そして、ハイパーライナーはグラビィプレーンと相似の形状でシリーズ化され、GE-SLS150、GE-SL320、GE-SL500として、定員も同じとなっている。これは耐圧と丈夫さを求めて鋼製になるため、特殊鋼で護衛艦や潜水艦を作ってきた四菱重工の得意とする分野である。
現在、改造でなく、船体から作る重力エンジン駆動の大型万能艦の設計が、四菱重工を幹事会社として行われている。万能艦というのは、地球上、宇宙もあらゆる所に行くことができるということから名付けられた。流石に宇宙戦艦はまずいだろうと言う訳だ。
しかし、後に公開されたこの艦は、若者を中心に宇宙戦艦と呼ぶのが普通になった。この設計の経験は、同じ宇宙空間を飛ぶハイパーライナーの設計に大いに役立っており、このこともハイパーライナーの開発と建造の上で強みになっている。
ハイパーライナーの設計も進んでおり、大型万能艦と同じ程度のタイミングで完了する予定で、建造も同程度の時期に始まるだろう。しかし、建造期間は、軍用の艦と違い、民間機であるハイパーライナーが半分以下であると想定されている。多分、2031年の暮れには初飛行が可能であると考えられている。
貨物機であるスカイキャリーもまた重要であるが、これは造船部門にいる成瀬の同期の梶田が担当している。風洞試験の結果決まった形状で、GE-C10、GE-C20、 GE-30とシリーズ化され、GE-C10については設計も終了して建造が始まっている。
旅客機を手掛けている成瀬からすれは、考え方・やり方は随分乱暴ではあるが、早く安く作ることが必要な造船屋としては普通であるらしい。そして、進行が早いことは確かだ。なお、スカイキャリーのシリーズはそれぞれ、貨物室の容量が1万㎥、2万㎥、3万㎥であることを示す。
形状は角が丸まった四角柱であり、両端は丸みを帯びた四角錐であるので、最も単純な構造と言えよう。これも量産を重視した結果であるが、GE-C10、GE-C20、 GE-30それぞれのシリーズで、大きさは15m角で長さ70m、18m角で長さ90m、22m角で長さ100mである。
これは、最大55万トンまである油を運ぶタンカーにしてみれば、非常に『小型』であるが、5年後には石油の輸送量はピーク時の1/5程度になると予想しているので、この点は割り切っている。速度は標準高度2万mで巡航速度が800m/時であるが、最大速度は精々10%増しとして考えている。

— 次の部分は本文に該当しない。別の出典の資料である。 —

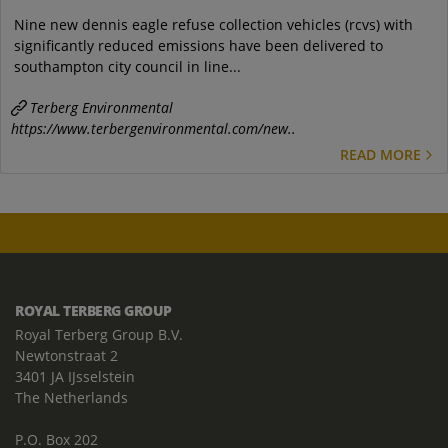
Nine new dennis eagle refuse collection vehicles (rcvs) with
significantly reduced emissions have been delivered to
southampton city council in line...
Terberg Environmental
https://www.terbergenvironmental.com/new..
READ MORE
ROYAL TERBERG GROUP
Royal Terberg Group B.V.
Newtonstraat 2
3401 JA IJsselstein
The Netherlands
P.O. Box 202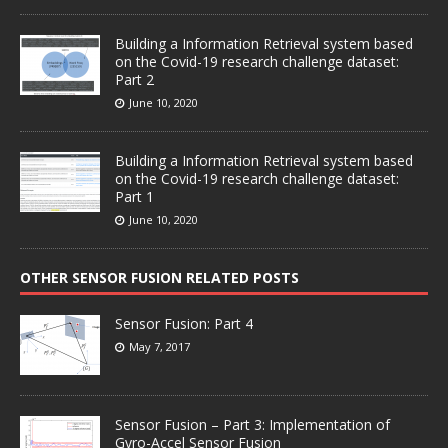
Building a Information Retrieval system based
on the Covid-19 research challenge dataset:
Part 2
June 10, 2020
Building a Information Retrieval system based
on the Covid-19 research challenge dataset:
Part 1
June 10, 2020
OTHER SENSOR FUSION RELATED POSTS
Sensor Fusion: Part 4
May 7, 2017
Sensor Fusion – Part 3: Implementation of
Gyro-Accel Sensor Fusion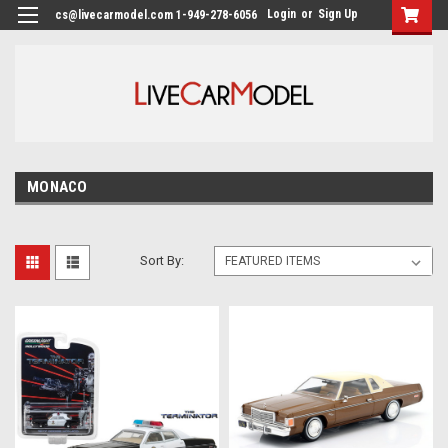
Login
or
Sign Up
cs@livecarmodel.com 1-949-278-6056
MONACO
Sort By: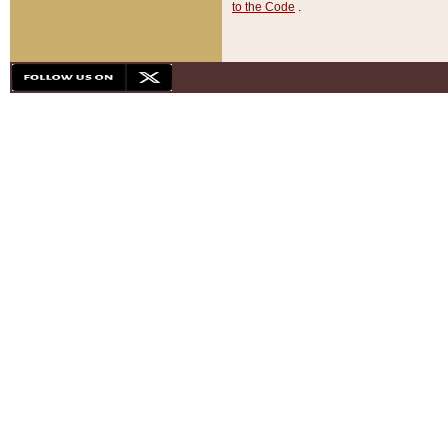
to the Code
.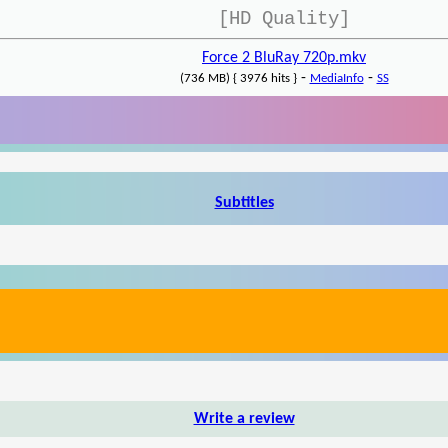
[HD Quality]
Force 2 BluRay 720p.mkv
-
-
(736 MB) { 3976 hits }
MediaInfo
SS
Subtitles
Write a review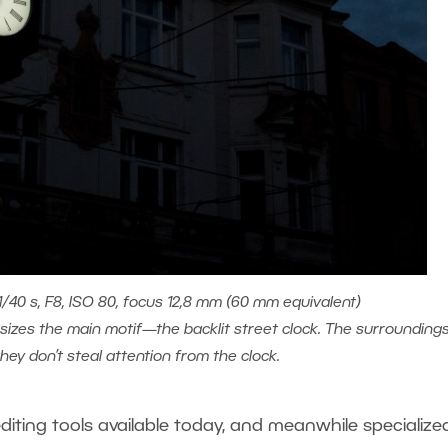
40 s, F8, ISO 80, focus 12,8 mm (60 mm equivalent)
zes the main motif—the backlit street clock. The surrounding
 they don’t steal attention from the clock.
diting tools available today, and meanwhile specialize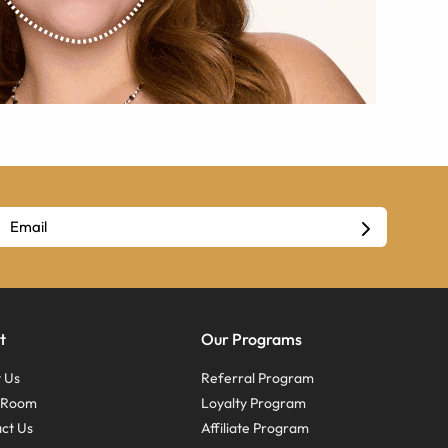
t
Our Programs
 Us
Referral Program
s Room
Loyalty Program
ct Us
Affiliate Program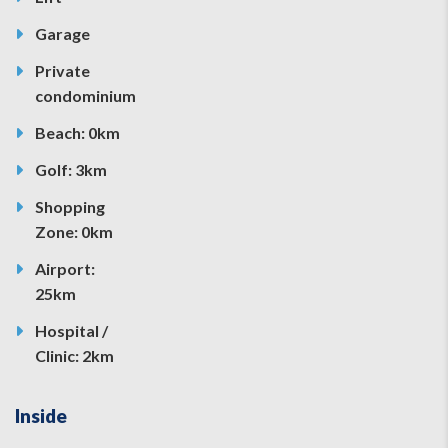
Garage
Private
condominium
Beach: 0km
Golf: 3km
Shopping
Zone: 0km
Airport:
25km
Hospital /
Clinic: 2km
Inside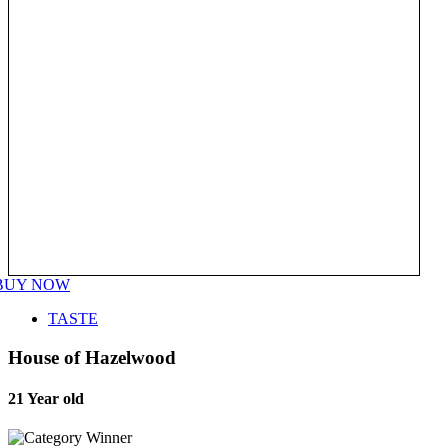
BUY NOW
TASTE
House of Hazelwood
21 Year old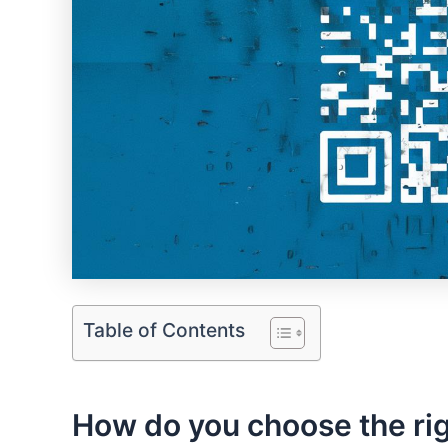
Table of Contents
How ⁢do you choose the righ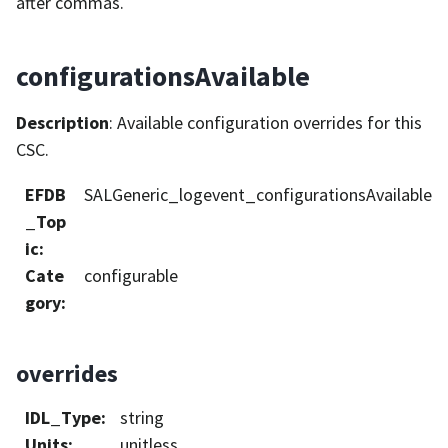
after commas.
configurationsAvailable
Description
: Available configuration overrides for this
CSC.
EFDB
SALGeneric_logevent_configurationsAvailable
_Top
ic
:
Cate
configurable
gory
:
overrides
IDL_Type
:
string
Units
:
unitless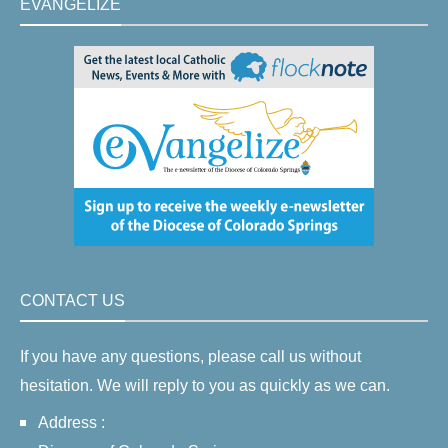
EVANGELIZE
CONTACT US
If you have any questions, please call us without
hesitation. We will reply to you as quickly as we can.
Address :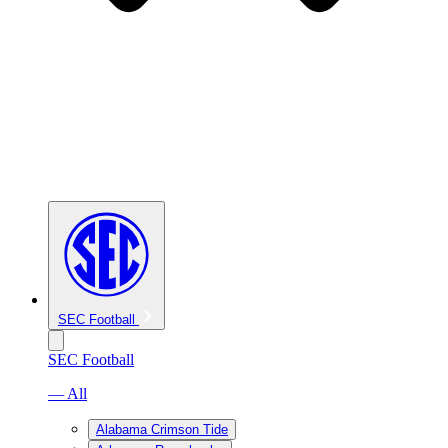
SEC Football
SEC Football
— All
Alabama Crimson Tide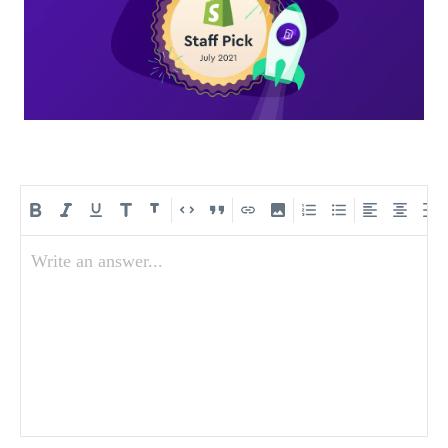
Write an answer...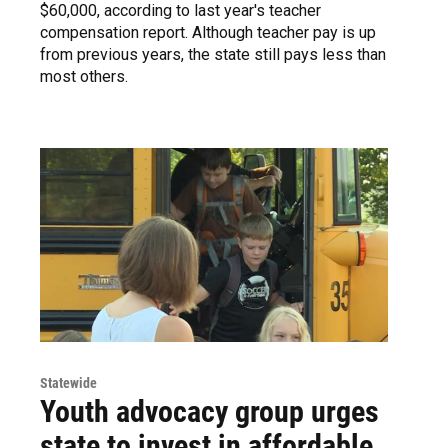
$60,000, according to last year's teacher
compensation report. Although teacher pay is up
from previous years, the state still pays less than
most others.
Statewide
Youth advocacy group urges
state to invest in affordable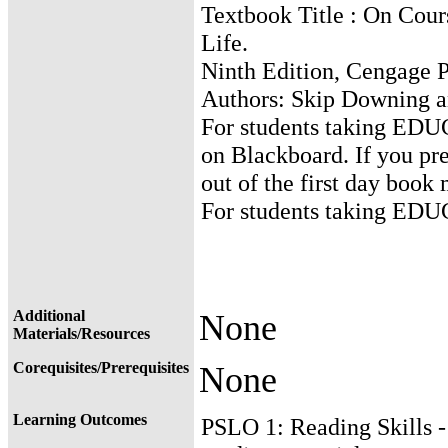
Textbook Title : On Cours
Life.
Ninth Edition, Cengage P
Authors: Skip Downing a
For students taking EDUC
on Blackboard. If you pre
out of the first day book
For students taking EDUC
Additional
None
Materials/Resources
Corequisites/Prerequisites
None
Learning Outcomes
PSLO 1: Reading Skills 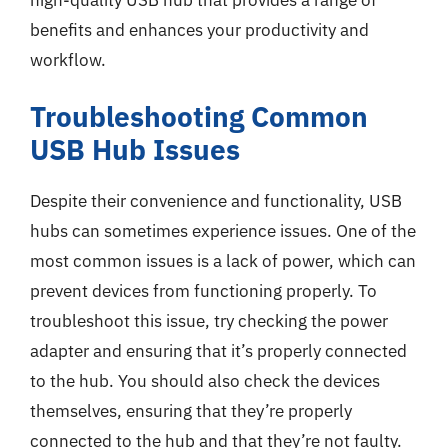
benefits and enhances your productivity and
workflow.
Troubleshooting Common
USB Hub Issues
Despite their convenience and functionality, USB
hubs can sometimes experience issues. One of the
most common issues is a lack of power, which can
prevent devices from functioning properly. To
troubleshoot this issue, try checking the power
adapter and ensuring that it’s properly connected
to the hub. You should also check the devices
themselves, ensuring that they’re properly
connected to the hub and that they’re not faulty.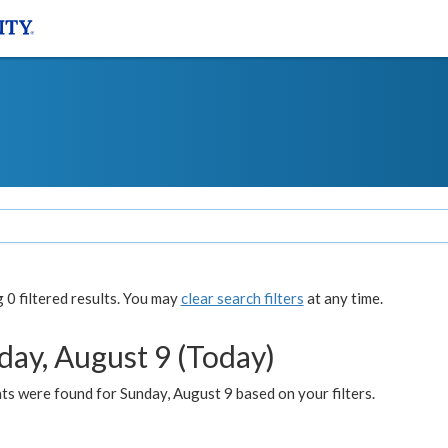
0 filtered results. You may
clear search filters
at any time.
day, August 9 (Today)
s were found for Sunday, August 9 based on your filters.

スカイキャリーの特徴は、長さ100m~150m×幅50mの場所があれば離着陸できることで、荷受け場所にこの程度の広さがあれば、港などからの小運搬が不要である点だ。さらに、スカイキャリーにはマイティが標準装備されているので、着陸地から200m程度の範囲であればマイティで運搬できる。
つまり、スカイキャリーは輸送機として自己完結しており、自分で積んで運び、自分で下ろすことが出来る優れものである。これは物品の運搬に当たっては極めて大きな長所であり、スカイキャリーが急速に普及すると考えられる理由である。
また、繰り返しになるが、スカイキャリーは地球上どこでも距離が最短になる大圏航路を飛ぶことができ、先述の面積があって固い地盤であれば、どこでも離着陸ができる。従って、街中あるいは近郊に巨大な船体が離着陸することがある訳で、安全のためのルール作りが重要になる。
なお、旅客機は当面、既存の飛行場を使うことになるが、広大な飛行場の滑走路は実質的に不要になって、エプロン等一部のみが使われることになる。また、騒音のためもあって、飛行場は比較的市街中心から遠い場所に建設されているが、これも徐々に中心街に移って来ると見られている。